=== WRITTEN TASK 1 ===
From the mason jar thread, write out the stretch from "Question from a" through "(Nov 12, 2010)".

# Mason Jars



## gentimmy (Nov 1, 2010)

Question from a n00bopcorn:

When re-using Ball jars, do you guys rinse with just soap and water? dishwasher? just water? 


thanks!:smoke:


----------



## jfdiii (Nov 12, 2010)

I don't always wash them when reusing for similar tobaccos. When I do I run them through the dishwasher.


----------



## Nick S. (Jul 10, 2011)

I run mine through the dishwasher and replace the lids


----------



## gentimmy (Nov 1, 2010)

jfdiii said:


> I don't always wash them when reusing for similar tobaccos. When I do I run them through the dishwasher.


lids too?



Nick S. said:


> I run mine through the dishwasher and replace the lids


My lid's holdin' up fine, I'd like to re-use it if possible


----------



## brotherwilliam3 (May 17, 2010)

[Collected data]
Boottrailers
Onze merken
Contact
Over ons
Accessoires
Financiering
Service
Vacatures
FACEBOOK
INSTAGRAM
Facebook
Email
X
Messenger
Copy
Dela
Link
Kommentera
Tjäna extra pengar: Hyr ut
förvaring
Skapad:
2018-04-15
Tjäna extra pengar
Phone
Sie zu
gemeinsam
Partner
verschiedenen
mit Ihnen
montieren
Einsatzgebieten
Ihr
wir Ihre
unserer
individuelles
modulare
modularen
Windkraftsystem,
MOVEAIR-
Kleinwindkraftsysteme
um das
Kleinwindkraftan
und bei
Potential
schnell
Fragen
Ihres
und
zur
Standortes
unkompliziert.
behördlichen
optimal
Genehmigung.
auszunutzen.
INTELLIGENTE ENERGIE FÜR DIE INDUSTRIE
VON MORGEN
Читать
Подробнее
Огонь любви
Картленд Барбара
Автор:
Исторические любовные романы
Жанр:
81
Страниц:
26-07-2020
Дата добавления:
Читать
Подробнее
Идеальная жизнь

==

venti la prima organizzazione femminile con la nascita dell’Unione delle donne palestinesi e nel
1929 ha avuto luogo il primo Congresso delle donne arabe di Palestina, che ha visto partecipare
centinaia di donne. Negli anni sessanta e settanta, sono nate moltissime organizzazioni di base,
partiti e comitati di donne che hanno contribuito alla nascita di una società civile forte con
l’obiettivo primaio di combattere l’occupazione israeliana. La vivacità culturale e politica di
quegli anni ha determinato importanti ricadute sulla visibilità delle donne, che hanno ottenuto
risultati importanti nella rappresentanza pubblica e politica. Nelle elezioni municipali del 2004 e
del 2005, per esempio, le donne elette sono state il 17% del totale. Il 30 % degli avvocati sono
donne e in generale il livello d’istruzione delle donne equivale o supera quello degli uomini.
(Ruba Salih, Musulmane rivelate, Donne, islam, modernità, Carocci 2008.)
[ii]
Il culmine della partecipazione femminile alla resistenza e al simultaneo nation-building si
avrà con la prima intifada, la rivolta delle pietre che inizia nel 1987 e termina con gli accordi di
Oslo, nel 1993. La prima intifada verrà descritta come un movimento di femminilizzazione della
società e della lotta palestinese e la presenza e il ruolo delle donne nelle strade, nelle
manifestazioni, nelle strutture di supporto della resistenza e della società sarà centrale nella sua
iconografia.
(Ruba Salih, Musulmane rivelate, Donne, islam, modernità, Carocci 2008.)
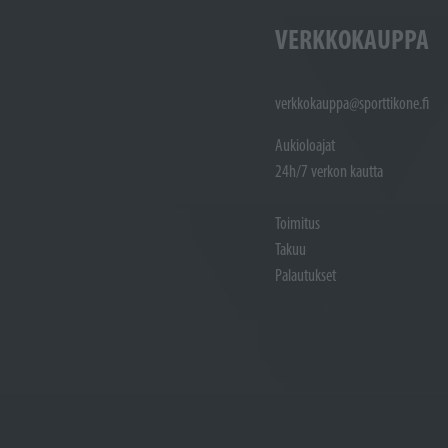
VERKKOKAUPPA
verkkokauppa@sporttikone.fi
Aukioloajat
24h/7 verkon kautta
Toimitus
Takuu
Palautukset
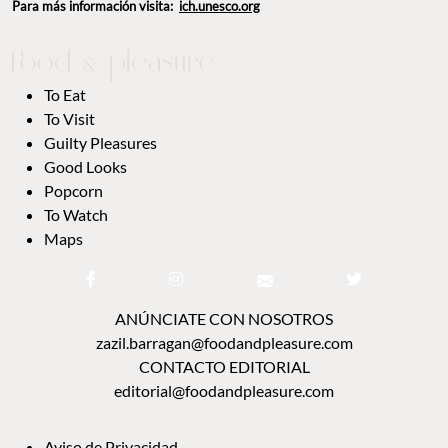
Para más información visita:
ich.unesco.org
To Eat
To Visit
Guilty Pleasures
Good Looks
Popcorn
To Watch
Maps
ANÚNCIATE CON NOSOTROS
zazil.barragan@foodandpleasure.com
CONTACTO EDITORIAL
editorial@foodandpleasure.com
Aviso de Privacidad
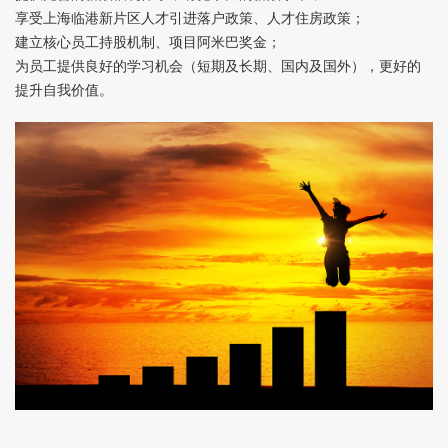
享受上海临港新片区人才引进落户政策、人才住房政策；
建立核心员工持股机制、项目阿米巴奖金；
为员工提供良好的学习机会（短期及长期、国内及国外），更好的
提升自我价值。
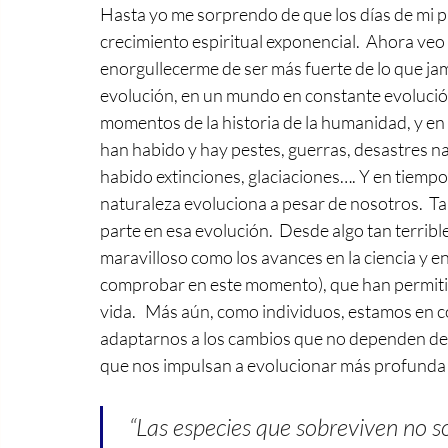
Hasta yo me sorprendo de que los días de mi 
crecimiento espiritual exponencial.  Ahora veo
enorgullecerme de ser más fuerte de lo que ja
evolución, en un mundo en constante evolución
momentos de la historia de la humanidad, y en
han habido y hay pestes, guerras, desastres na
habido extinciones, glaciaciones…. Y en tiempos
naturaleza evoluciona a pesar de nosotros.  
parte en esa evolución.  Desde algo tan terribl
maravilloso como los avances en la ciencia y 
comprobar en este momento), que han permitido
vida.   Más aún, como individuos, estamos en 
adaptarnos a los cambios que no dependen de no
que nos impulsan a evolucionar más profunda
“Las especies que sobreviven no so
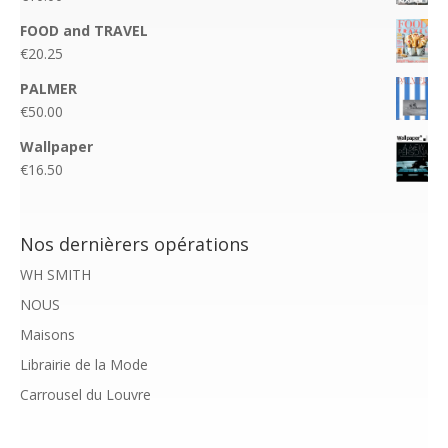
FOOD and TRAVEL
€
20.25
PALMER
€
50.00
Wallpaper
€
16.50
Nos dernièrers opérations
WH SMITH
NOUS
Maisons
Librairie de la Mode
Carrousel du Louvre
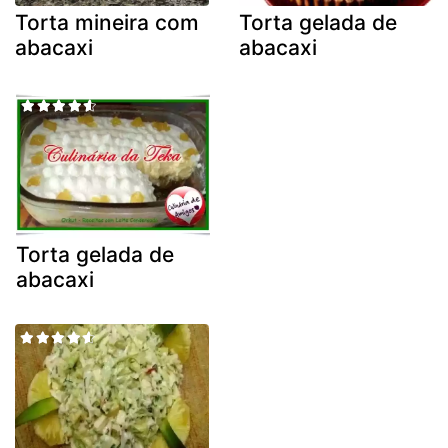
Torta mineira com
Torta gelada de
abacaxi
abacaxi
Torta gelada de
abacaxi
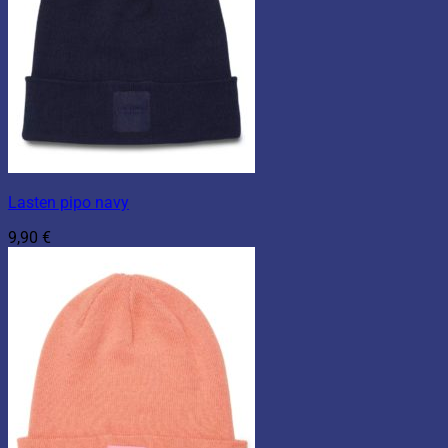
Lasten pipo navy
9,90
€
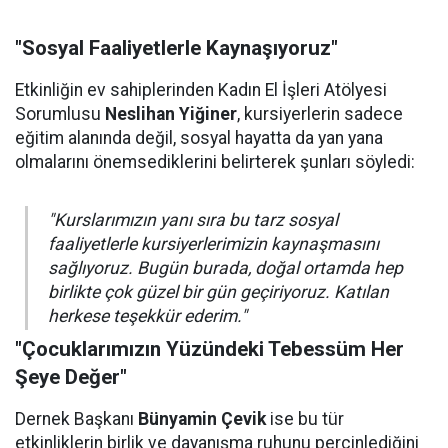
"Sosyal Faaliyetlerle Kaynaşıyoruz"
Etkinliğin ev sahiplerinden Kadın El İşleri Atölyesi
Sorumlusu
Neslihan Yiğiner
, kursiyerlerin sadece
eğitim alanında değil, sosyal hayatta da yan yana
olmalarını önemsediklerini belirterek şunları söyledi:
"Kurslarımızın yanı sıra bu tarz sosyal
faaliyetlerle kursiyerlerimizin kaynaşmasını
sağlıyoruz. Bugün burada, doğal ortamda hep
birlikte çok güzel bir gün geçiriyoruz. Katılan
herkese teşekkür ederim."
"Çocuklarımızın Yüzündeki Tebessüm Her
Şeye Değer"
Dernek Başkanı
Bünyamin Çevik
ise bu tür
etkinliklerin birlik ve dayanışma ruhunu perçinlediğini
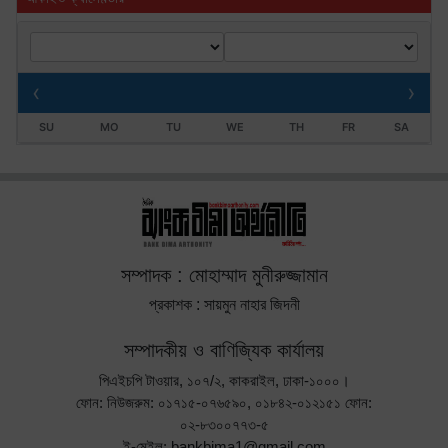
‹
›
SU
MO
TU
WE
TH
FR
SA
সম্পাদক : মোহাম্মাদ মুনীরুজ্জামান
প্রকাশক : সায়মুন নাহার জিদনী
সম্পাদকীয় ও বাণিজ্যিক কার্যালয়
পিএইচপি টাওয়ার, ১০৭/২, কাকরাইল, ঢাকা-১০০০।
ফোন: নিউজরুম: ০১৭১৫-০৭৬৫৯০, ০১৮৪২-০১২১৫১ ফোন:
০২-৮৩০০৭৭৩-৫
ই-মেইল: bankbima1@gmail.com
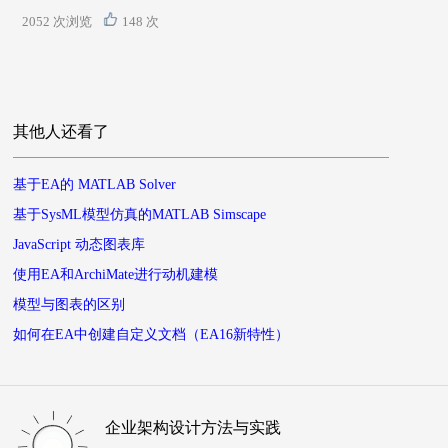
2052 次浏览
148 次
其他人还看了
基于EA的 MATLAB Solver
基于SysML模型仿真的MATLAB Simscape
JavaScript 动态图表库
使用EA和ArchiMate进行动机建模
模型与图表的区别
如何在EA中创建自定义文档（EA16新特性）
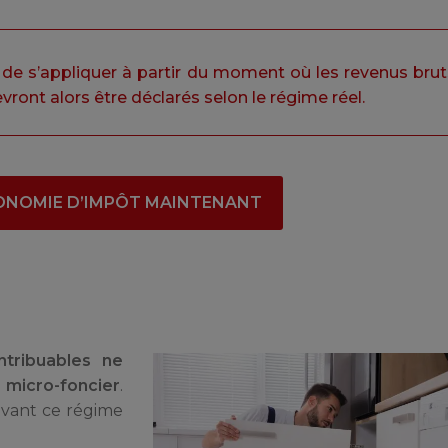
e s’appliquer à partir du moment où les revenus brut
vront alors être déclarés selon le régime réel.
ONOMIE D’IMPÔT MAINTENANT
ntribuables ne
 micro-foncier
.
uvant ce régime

---

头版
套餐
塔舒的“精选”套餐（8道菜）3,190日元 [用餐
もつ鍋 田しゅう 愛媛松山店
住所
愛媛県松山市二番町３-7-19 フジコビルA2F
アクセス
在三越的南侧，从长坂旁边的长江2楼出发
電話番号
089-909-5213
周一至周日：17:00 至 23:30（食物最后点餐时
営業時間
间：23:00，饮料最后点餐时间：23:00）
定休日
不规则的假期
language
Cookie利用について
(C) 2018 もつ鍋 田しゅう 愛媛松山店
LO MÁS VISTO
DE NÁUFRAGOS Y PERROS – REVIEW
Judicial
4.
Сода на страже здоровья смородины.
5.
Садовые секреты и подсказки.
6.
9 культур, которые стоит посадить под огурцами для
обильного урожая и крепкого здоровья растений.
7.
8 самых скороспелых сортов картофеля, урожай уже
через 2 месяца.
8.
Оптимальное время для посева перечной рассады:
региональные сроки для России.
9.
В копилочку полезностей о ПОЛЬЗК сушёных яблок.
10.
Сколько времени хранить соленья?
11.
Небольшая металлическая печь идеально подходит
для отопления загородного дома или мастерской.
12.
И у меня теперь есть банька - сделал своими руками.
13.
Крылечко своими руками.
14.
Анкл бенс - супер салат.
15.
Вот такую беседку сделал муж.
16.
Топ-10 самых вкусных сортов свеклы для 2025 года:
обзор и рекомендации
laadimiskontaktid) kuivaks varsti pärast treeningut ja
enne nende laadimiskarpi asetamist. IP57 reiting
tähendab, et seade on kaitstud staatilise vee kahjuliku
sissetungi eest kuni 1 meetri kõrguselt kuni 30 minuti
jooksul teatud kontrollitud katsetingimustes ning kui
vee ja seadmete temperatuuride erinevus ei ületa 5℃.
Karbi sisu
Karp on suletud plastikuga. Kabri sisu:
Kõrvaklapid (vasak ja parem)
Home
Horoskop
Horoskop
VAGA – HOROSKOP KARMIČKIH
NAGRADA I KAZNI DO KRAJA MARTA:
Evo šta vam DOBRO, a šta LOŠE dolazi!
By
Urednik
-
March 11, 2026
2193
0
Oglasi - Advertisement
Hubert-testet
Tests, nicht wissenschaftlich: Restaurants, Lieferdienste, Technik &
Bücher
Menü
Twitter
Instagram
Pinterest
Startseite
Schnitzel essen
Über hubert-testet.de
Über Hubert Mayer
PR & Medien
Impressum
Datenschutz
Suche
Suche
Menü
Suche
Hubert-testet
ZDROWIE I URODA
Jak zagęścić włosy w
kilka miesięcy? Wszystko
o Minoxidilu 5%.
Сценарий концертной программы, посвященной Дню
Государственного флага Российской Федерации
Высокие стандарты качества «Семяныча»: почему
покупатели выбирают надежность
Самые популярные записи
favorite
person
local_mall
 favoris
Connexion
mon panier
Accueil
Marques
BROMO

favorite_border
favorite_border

=== WRITTEN TASK 2 ===
In the entries, substitute "insurrezione" for "intifada" in the stretch from the line containing "venti la prima" through the line containing "manifestazioni, nelle strutture". Give back only those lines, with nothing else altered.

=== TASK RESULT 1 ===
Question from a n00bopcorn:

When re-using Ball jars, do you guys rinse with just soap and water? dishwasher? just water? 


thanks!:smoke:


----------



## jfdiii (Nov 12, 2010)

=== TASK RESULT 2 ===
venti la prima organizzazione femminile con la nascita dell’Unione delle donne palestinesi e nel
1929 ha avuto luogo il primo Congresso delle donne arabe di Palestina, che ha visto partecipare
centinaia di donne. Negli anni sessanta e settanta, sono nate moltissime organizzazioni di base,
partiti e comitati di donne che hanno contribuito alla nascita di una società civile forte con
l’obiettivo primaio di combattere l’occupazione israeliana. La vivacità culturale e politica di
quegli anni ha determinato importanti ricadute sulla visibilità delle donne, che hanno ottenuto
risultati importanti nella rappresentanza pubblica e politica. Nelle elezioni municipali del 2004 e
del 2005, per esempio, le donne elette sono state il 17% del totale. Il 30 % degli avvocati sono
donne e in generale il livello d’istruzione delle donne equivale o supera quello degli uomini.
(Ruba Salih, Musulmane rivelate, Donne, islam, modernità, Carocci 2008.)
[ii]
Il culmine della partecipazione femminile alla resistenza e al simultaneo nation-building si
avrà con la prima insurrezione, la rivolta delle pietre che inizia nel 1987 e termina con gli accordi di
Oslo, nel 1993. La prima insurrezione verrà descritta come un movimento di femminilizzazione della
società e della lotta palestinese e la presenza e il ruolo delle donne nelle strade, nelle
manifestazioni, nelle strutture di supporto della resistenza e della società sarà centrale nella sua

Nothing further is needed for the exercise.